Luis von Ahn (of CAPTCHA fame) came up with a number of games with a purpose, such as the ESP game. The idea to bet on moderator decisions reminded me of those games.
I recall another one that judged the aesthetic quality of images, but I don't remember the name. We could use something similar to judge the quality of posts in a way that would be resistant to abuse.
I'm pretty sure that aesthetic game was on the original gwap.com, but unfortunately, the creators seem to have moved on to other projects and the game part of the site doesn't seem to exist anymore. I'm not sure I remember exactly how it worked. Maybe you could find the rules in Wayback Machine, but it doesn't seem to be preserved very well. Does anyone remember the name of that game or how it worked?
Von Ahn also invented reCAPTCHA, which gives me another idea. We could perhaps require that a user participate in a judging game on two other posts as a cost to submit a post of their own.
The aim of the judging game is to predict how another other player would judge the post. (for example, upvote, downvote, flag as inappropriate, or some other set of emojis with standard meanings) The post could be chosen randomly from recent posts. The identity of the other player is kept secret by the system. If they agree on an emoji, it gets applied to the post, and the players both earn points in their predictor score. If they disagree, they lose predictor points, and the emoji doesn't get applied.

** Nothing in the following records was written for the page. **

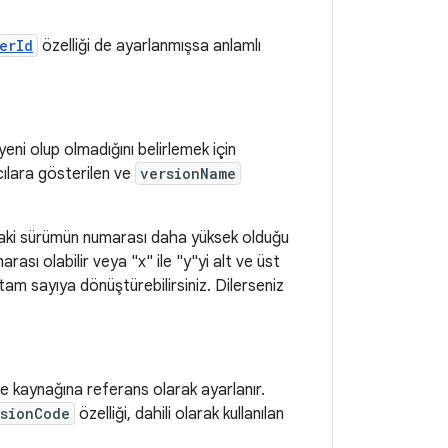
erId
özelliği de ayarlanmışsa anlamlı
eni olup olmadığını belirlemek için
ıcılara gösterilen ve
versionName
nraki sürümün numarası daha yüksek olduğu
rası olabilir veya "x" ile "y"yi alt ve üst
tam sayıya dönüştürebilirsiniz. Dilerseniz
ze kaynağına referans olarak ayarlanır.
rsionCode
özelliği, dahili olarak kullanılan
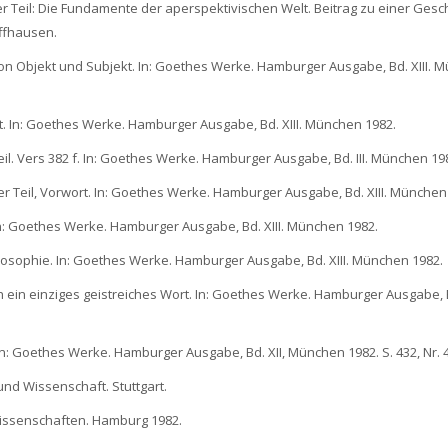
er Teil: Die Fundamente der aperspektivischen Welt. Beitrag zu einer Gesc
ffhausen.
r von Objekt und Subjekt. In: Goethes Werke. Hamburger Ausgabe, Bd. XIII.
t. In: Goethes Werke. Hamburger Ausgabe, Bd. XIII. München 1982.
Teil. Vers 382 f. In: Goethes Werke. Hamburger Ausgabe, Bd. III. München 19
her Teil, Vorwort. In: Goethes Werke. Hamburger Ausgabe, Bd. XIII. München
 In: Goethes Werke. Hamburger Ausgabe, Bd. XIII. München 1982.
ilosophie. In: Goethes Werke. Hamburger Ausgabe, Bd. XIII. München 1982.
h ein einziges geistreiches Wort. In: Goethes Werke. Hamburger Ausgabe, Bd
In: Goethes Werke. Hamburger Ausgabe, Bd. XII, München 1982. S. 432, Nr. 
nd Wissenschaft. Stuttgart.
 Wissenschaften. Hamburg 1982.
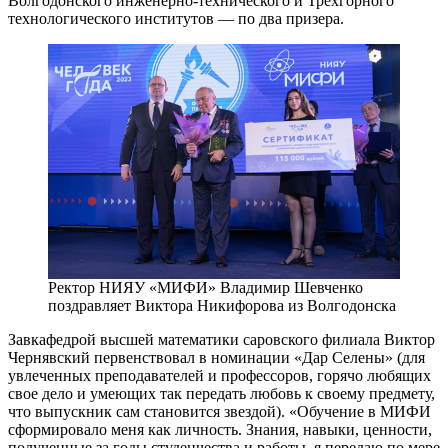
Волгодонского инженерно-технического и Трехгорного
технологического институтов — ​по два призера.
Ректор НИЯУ «МИФИ» Владимир Шевченко
поздравляет Виктора Никифорова из Волгодонска
Завкафедрой высшей математики саровского филиала Виктор
Чернявский первенствовал в номинации «Дар Селены» (для
увлеченных преподавателей и профессоров, горячо любящих
свое дело и умеющих так передать любовь к своему предмету,
что выпускник сам становится звездой). «Обучение в МИФИ
сформировало меня как личность. Знания, навыки, ценности,
полученные за годы студенчества и работы, я передаю по мере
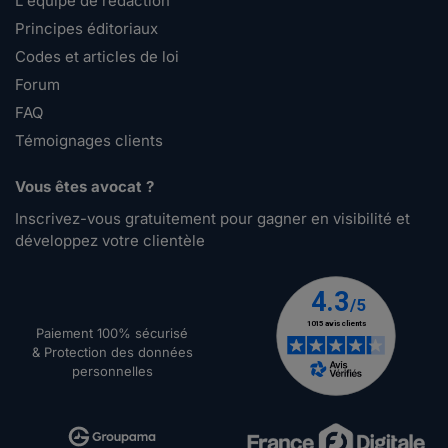
L'équipe de rédaction
Principes éditoriaux
Codes et articles de loi
Forum
FAQ
Témoignages clients
Vous êtes avocat ?
Inscrivez-vous gratuitement pour gagner en visibilité et
développez votre clientèle
Paiement 100% sécurisé
& Protection des données
personnelles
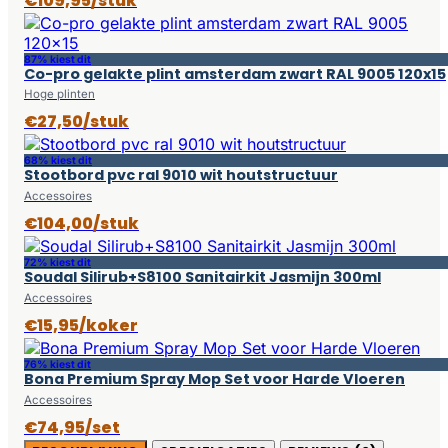
€109,95/stuk
87% kiest dit
Co-pro gelakte plint amsterdam zwart RAL 9005 120x15
Hoge plinten
€27,50/stuk
68% kiest dit
Stootbord pvc ral 9010 wit houtstructuur
Accessoires
€104,00/stuk
72% kiest dit
Soudal Silirub+S8100 Sanitairkit Jasmijn 300ml
Accessoires
€15,95/koker
76% kiest dit
Bona Premium Spray Mop Set voor Harde Vloeren
Accessoires
€74,95/set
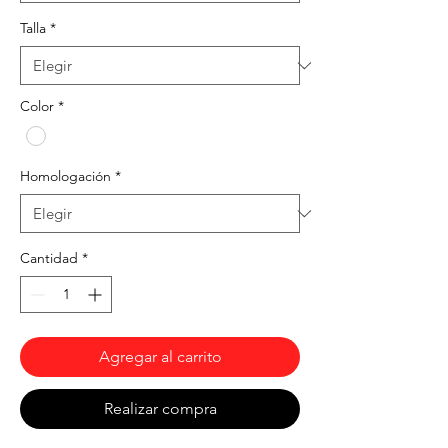
Talla
*
Color
*
Homologación
*
Cantidad
*
Agregar al carrito
Realizar compra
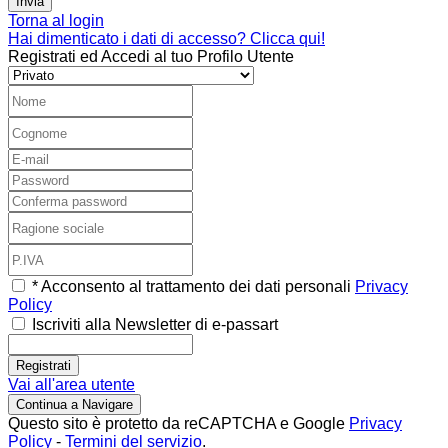
Invia
Torna al login
Hai dimenticato i dati di accesso? Clicca qui!
Registrati ed Accedi al tuo Profilo Utente
*
Acconsento al trattamento dei dati personali
Privacy
Policy
Iscriviti alla Newsletter di
e-passart
Registrati
Vai all'area utente
Continua a Navigare
Questo sito è protetto da reCAPTCHA e Google
Privacy
Policy
-
Termini del servizio
.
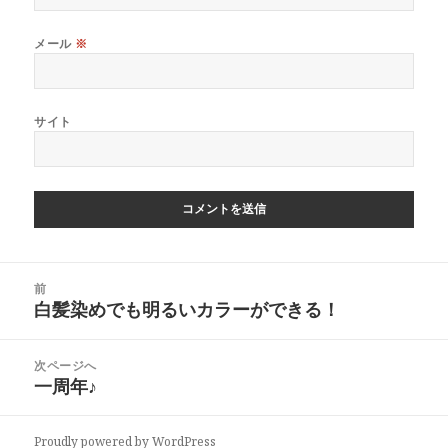
メール
※
サイト
投
前
稿
白髪染めでも明るいカラーができる！
前
ナ
の
ビ
投
次ページへ
ゲ
稿:
一周年♪
次
ー
の
シ
投
ョ
Proudly powered by WordPress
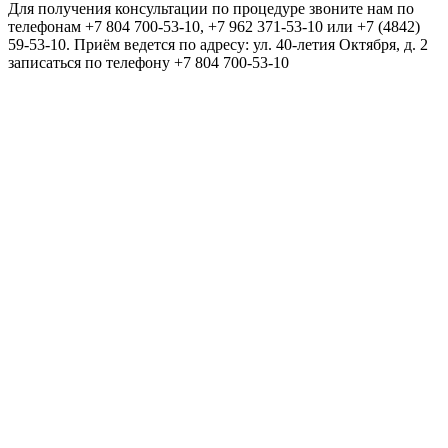
Для получения консультации по процедуре звоните нам по
телефонам +7 804 700-53-10, +7 962 371-53-10 или +7 (4842)
59-53-10. Приём ведется по адресу: ул. 40-летия Октября, д. 2
записаться по телефону +7 804 700-53-10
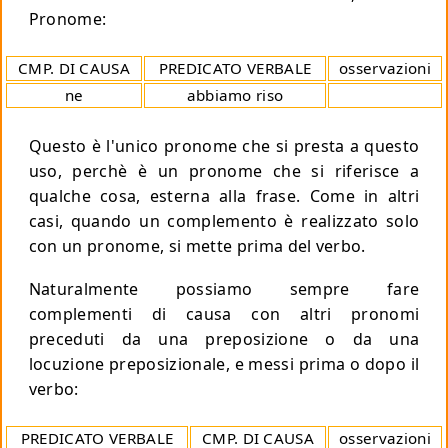
Pronome:
CMP. DI CAUSA
PREDICATO VERBALE
osservazioni
ne
abbiamo riso
Questo è l'unico pronome che si presta a questo
uso, perchè è un pronome che si riferisce a
qualche cosa, esterna alla frase. Come in altri
casi, quando un complemento è realizzato solo
con un pronome, si mette prima del verbo.
Naturalmente possiamo sempre fare
complementi di causa con altri pronomi
preceduti da una preposizione o da una
locuzione preposizionale, e messi prima o dopo il
verbo:
PREDICATO VERBALE
CMP. DI CAUSA
osservazioni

New moderators can then be chosen from the highest-scoring predictors.
Games with a purpose seem to work when useful things are also fun or can be made fun; indeed, to the extent that people sometimes do fun useless things, and there are fun useful things, then I certainly agree that we should be moving as much of the fun to "useful stuff" as possible.
Schemes based on markets can work even if they are not fun (e.g. even when participants are algorithms and companies offering professional moderation services).